* EXERCISE BRIEF *
Reproduce the text of all the records below word for word, and leave the pictures out of your answer.

[Dataset entries]
* * *

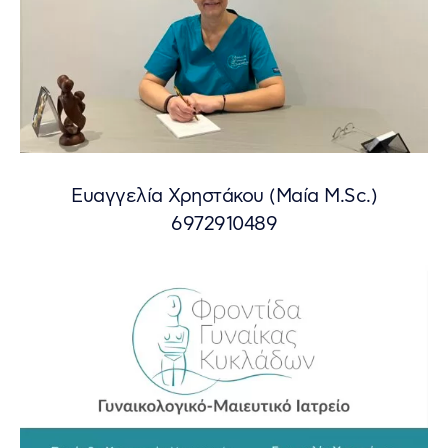
Ευαγγελία Χρηστάκου (Μαία M.Sc.)
6972910489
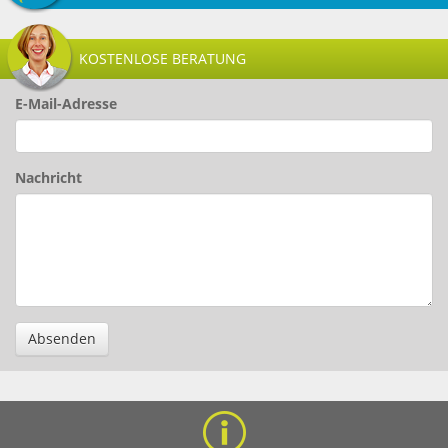
KOSTENLOSE BERATUNG
E-Mail-Adresse
Nachricht
Absenden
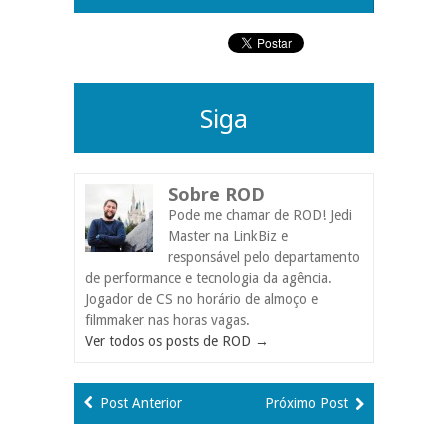
Siga
Sobre ROD
Pode me chamar de ROD! Jedi
Master na LinkBiz e
responsável pelo departamento
de performance e tecnologia da agência.
Jogador de CS no horário de almoço e
filmmaker nas horas vagas.
Ver todos os posts de ROD
→
Post Anterior
Próximo Post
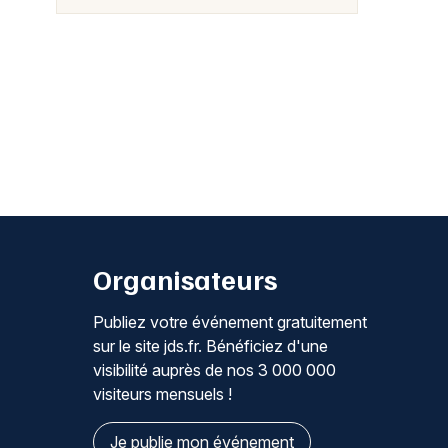
Organisateurs
Publiez votre événement gratuitement
sur le site jds.fr. Bénéficiez d'une
visibilité auprès de nos 3 000 000
visiteurs mensuels !
Je publie mon événement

* * *

* RESPONSE TO THIS TASK *
Ευαγγελία Χρηστάκου (Μαία M.Sc.)
6972910489
KOSTENLOSE BERATUNG
E-Mail-Adresse
Nachricht
Absenden
Siga
Sobre ROD
Pode me chamar de ROD! Jedi
Master na LinkBiz e
responsável pelo departamento
de performance e tecnologia da agência.
Jogador de CS no horário de almoço e
filmmaker nas horas vagas.
Ver todos os posts de ROD
→
Post Anterior
Próximo Post
Organisateurs
Publiez votre événement gratuitement
sur le site jds.fr. Bénéficiez d'une
visibilité auprès de nos 3 000 000
visiteurs mensuels !
Je publie mon événement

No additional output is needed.